======== PROVIDED DATA

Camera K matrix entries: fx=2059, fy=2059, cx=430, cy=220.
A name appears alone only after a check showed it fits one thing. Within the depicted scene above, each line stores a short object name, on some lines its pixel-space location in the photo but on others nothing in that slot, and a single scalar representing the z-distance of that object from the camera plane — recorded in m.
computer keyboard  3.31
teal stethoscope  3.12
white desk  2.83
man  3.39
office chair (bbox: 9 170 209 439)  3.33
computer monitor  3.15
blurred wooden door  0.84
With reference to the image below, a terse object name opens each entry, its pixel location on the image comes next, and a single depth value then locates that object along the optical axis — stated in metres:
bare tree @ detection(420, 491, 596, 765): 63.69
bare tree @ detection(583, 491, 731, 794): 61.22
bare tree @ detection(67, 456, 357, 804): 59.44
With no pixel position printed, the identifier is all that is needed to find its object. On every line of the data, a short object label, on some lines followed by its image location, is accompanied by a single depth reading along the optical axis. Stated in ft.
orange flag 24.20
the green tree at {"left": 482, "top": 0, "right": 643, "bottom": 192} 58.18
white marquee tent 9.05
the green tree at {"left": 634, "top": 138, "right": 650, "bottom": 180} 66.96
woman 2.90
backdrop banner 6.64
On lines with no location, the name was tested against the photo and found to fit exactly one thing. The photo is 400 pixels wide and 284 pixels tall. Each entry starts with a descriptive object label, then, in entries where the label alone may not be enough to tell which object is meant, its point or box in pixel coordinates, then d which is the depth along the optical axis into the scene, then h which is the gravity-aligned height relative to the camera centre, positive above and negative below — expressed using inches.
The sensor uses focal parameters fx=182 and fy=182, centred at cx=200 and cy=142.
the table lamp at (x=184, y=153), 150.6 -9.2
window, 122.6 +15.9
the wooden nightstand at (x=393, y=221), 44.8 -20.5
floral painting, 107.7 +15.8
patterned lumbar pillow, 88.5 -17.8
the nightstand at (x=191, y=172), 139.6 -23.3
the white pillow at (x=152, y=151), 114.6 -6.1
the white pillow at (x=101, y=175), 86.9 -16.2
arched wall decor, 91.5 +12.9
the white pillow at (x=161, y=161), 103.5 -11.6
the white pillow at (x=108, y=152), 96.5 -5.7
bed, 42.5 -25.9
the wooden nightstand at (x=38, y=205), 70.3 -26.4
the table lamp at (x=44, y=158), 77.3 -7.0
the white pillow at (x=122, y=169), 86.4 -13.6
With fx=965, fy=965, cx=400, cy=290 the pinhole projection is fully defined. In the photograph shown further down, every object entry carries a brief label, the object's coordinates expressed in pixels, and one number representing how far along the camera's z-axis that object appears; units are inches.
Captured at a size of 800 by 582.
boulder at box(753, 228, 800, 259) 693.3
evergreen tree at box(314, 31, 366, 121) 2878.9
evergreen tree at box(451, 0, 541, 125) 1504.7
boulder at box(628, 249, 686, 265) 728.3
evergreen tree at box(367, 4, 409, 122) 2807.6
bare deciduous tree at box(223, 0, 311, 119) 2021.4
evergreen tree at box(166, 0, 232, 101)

================

▶ [TASK PROMPT]
An exact copy of every record is what the answer must contain.

▶ [RESULT OF THE TASK]
Camera K matrix entries: fx=2059, fy=2059, cx=430, cy=220.
A name appears alone only after a check showed it fits one thing. Within the depicted scene above, each line stores a short object name, on some lines its pixel-space location in the photo but on others nothing in that slot, and a single scalar representing the z-distance of that object from the camera plane — recorded in m.
computer keyboard  3.31
teal stethoscope  3.12
white desk  2.83
man  3.39
office chair (bbox: 9 170 209 439)  3.33
computer monitor  3.15
blurred wooden door  0.84
With reference to the image below, a terse object name opens each entry, its pixel location on the image comes next, and a single depth value then locates that object along the optical axis — stated in metres:
bare tree @ detection(420, 491, 596, 765): 63.69
bare tree @ detection(583, 491, 731, 794): 61.22
bare tree @ detection(67, 456, 357, 804): 59.44
With no pixel position printed, the identifier is all that is needed to find its object. On every line of the data, a short object label, on some lines followed by its image location, is accompanied by a single depth reading along the optical axis. Stated in ft.
orange flag 24.20
the green tree at {"left": 482, "top": 0, "right": 643, "bottom": 192} 58.18
white marquee tent 9.05
the green tree at {"left": 634, "top": 138, "right": 650, "bottom": 180} 66.96
woman 2.90
backdrop banner 6.64
On lines with no location, the name was tested against the photo and found to fit exactly one thing. The photo is 400 pixels wide and 284 pixels tall. Each entry starts with a descriptive object label, then, in entries where the label alone may not be enough to tell which object is meant, its point or box in pixel coordinates, then d which is the depth along the optical axis into the scene, then h which is the gravity-aligned height relative to the camera centre, positive above and negative below — expressed using inches.
The sensor uses focal parameters fx=182 and fy=182, centred at cx=200 and cy=142.
the table lamp at (x=184, y=153), 150.6 -9.2
window, 122.6 +15.9
the wooden nightstand at (x=393, y=221), 44.8 -20.5
floral painting, 107.7 +15.8
patterned lumbar pillow, 88.5 -17.8
the nightstand at (x=191, y=172), 139.6 -23.3
the white pillow at (x=152, y=151), 114.6 -6.1
the white pillow at (x=101, y=175), 86.9 -16.2
arched wall decor, 91.5 +12.9
the white pillow at (x=161, y=161), 103.5 -11.6
the white pillow at (x=108, y=152), 96.5 -5.7
bed, 42.5 -25.9
the wooden nightstand at (x=38, y=205), 70.3 -26.4
the table lamp at (x=44, y=158), 77.3 -7.0
the white pillow at (x=122, y=169), 86.4 -13.6
With fx=965, fy=965, cx=400, cy=290 the pinhole projection is fully defined. In the photograph shown further down, every object entry carries a brief label, the object's coordinates expressed in pixels, and one number representing how far along the camera's z-axis that object appears; units are inches.
Captured at a size of 800 by 582.
boulder at box(753, 228, 800, 259) 693.3
evergreen tree at box(314, 31, 366, 121) 2878.9
evergreen tree at box(451, 0, 541, 125) 1504.7
boulder at box(628, 249, 686, 265) 728.3
evergreen tree at box(367, 4, 409, 122) 2807.6
bare deciduous tree at box(223, 0, 311, 119) 2021.4
evergreen tree at box(166, 0, 232, 101)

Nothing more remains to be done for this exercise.